Mobile social payments startup Venmo has some interesting backers and a new iPhone app. The Philadelphia-based company closed $1.2 million in seed funding last May led by RRE Ventures. Other investors include betaworks, Lerer Ventures, Founder Collective, as well as angel investors Dustin Moskovitz, (Facebook co-founder), Dave Morin (founder of Path, senior platform manager at Facebook) and Sam Lessin (Drop.io CEO).

Co-founder Andrew Kortina used to work at betaworks, where he was one of the original engineers on URL shortener bit.ly. Earlier today, I met up with Kortina and Venmo’s other co-founder Iqram Magdon-Ismail at a coffee shop in New York City, where they showed me their newest iPhone app (see video above, taken on my iPhone).

Venmo lets you send payments to your friends through text messages and mobile apps. You connect your Venmo account to a credit card or your bank accounts and then you can make or accept payments. But Venmo puts a social twist on these payments because it allows you to broadcast the fact that you just paid a friend $5 for a beer over Twitter or Facebook.

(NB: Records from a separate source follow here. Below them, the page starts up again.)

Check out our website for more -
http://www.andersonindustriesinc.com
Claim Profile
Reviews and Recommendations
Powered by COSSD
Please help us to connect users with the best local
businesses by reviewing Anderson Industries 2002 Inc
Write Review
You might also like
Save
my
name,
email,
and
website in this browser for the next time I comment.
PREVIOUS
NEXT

Venmo has been in private beta for a while, and really the only way to try the service was to get invited (try the code techcrunch). But if you download the new iPhone app, you can sign up without an invite. It lets you pay, charge, connect with friends in your phone’s contact book, and see your payment stream. The payment stream is an activity feed of all your payments and your friends’ payments, along with the messages attached to each one. Venmo lets you make messages and payments private, share messages with all of your other Venmo friends, and publish the payment messages to Facebook or Twitter. Venmo also has a similar Android app.

Once you set up an account, you can essentially follow your friends and watch their public payment activity streams. It is a social way to split up a restaurant tab or to send a friend some money with a suggestion of what to spend it on as a friendly gesture. In the video below, for instance, Iqram charges Andrew for being late to our meeting.

There is also a deeper relationship you can form by categorizing someone as a “trusted” contact. Once someone is trusted, payments can start to flow back and forth automatically without prior authorization, as is normally the case. It is like electronic billing for friends. But even with trusted friends you get an immediate notification and can charge the amount back if you don’t like it. I can see this getting messy, especially after a night of drinking or a breakup—choose who you trust on Venmo carefully.

But isn’t there something wrong with trying to commercialize friendships? Kortina doesn’t see it that way: “We are not trying to commercialize a friendship, we are trying to make the commerce more friendly.” Payments between friends happen all the time. Venmo is a way to make those payments easier and to share messages spurred by those transactions. In that sense, it is more like Blippy or Swipely

Right now, Venmo is starting small and is focussed on just peer-to-peer payments. But if it grows, businesses could start accepting Venmo payments simply by opening an account. Venmo doesn’t get in the middle of the transactions, and so it does not take a cut of each payment like PayPal does. If it can start collecting enough public data about what people are buying, that data could be very valuable to brands and businesses.